Bankaların sermaye yeterliliğini anlatan metinde çift tırnak içinde geçen bütün ifadeleri, metindeki biçimleri ve sıralarıyla yazın.

::: Verilen metin :::

O günden bugüne yaşananların özeti şöyle: Yapılan ilk hesaplar, bankaların yeterli sermayesi olmadığını gösterdi. Bu durumda birçok anlı şanlı bankanın, bir bakıma devletin vesayeti altına girmesi gerekir sonucu çıktı. Çeşitli sebeplerle ve haklı olarak, devlet vesayeti altına girmek istemeyen bankalar, sermaye yeterliliği oranının hesaplanmasında ‘‘enflasyon muhasebesi’’ yöntemi kullanılmalıdır fikrini ortaya attılar. Bu yönteme göre yenilenen hesaplar, bilançosu en zayıf bankaların bile haddinden fazla sermayesi var gibi bir sonuç verdi. Çünkü geçmişte bazı sayın bankalarımız ‘‘batık kredileri’’ni, vitrin tanzim etmek için şişik değerler üzerinden ‘‘iştirak’’ haline dönüştürmüştü. İşte bu ‘‘batık krediler’’ bilançoda iştirak olarak durduğundan, enflasyon muhasebesine göre dönüştürülme tarihinden 31 Aralık 2001 tarihine kadar geçen devrede oluşan enflasyon kadar büyütüldü. ‘‘Tarihi değer’’ ile hesaplanan bu ‘‘düzeltilmiş değer’’ arasındaki fark da sermayeye eklendi. Böylece, bankaların çoğunun ‘‘sermaye ihtiyacı yoktur’’ sonucu çıktı.

::: Verilen malzeme :::

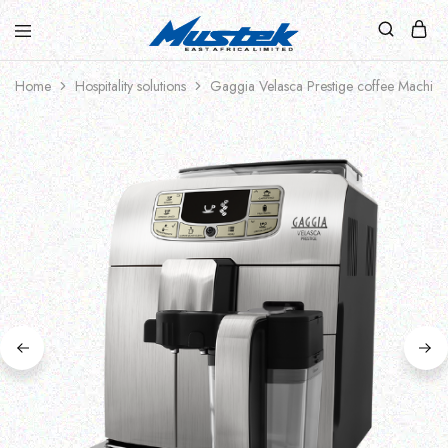
Home
Hospitality solutions
Gaggia Velasca Prestige coffee Machine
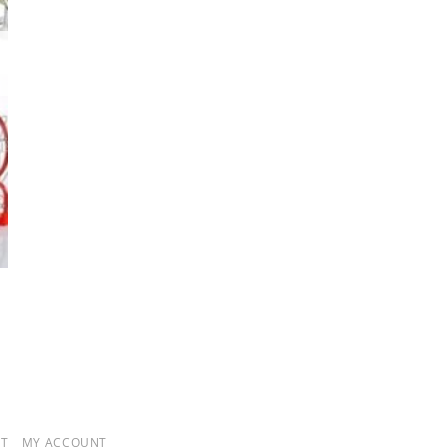
T
MY ACCOUNT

:::

:: Sonuç ::
1. enflasyon muhasebesi
2. batık kredileri
3. iştirak
4. batık krediler
5. Tarihi değer
6. düzeltilmiş değer
7. sermaye ihtiyacı yoktur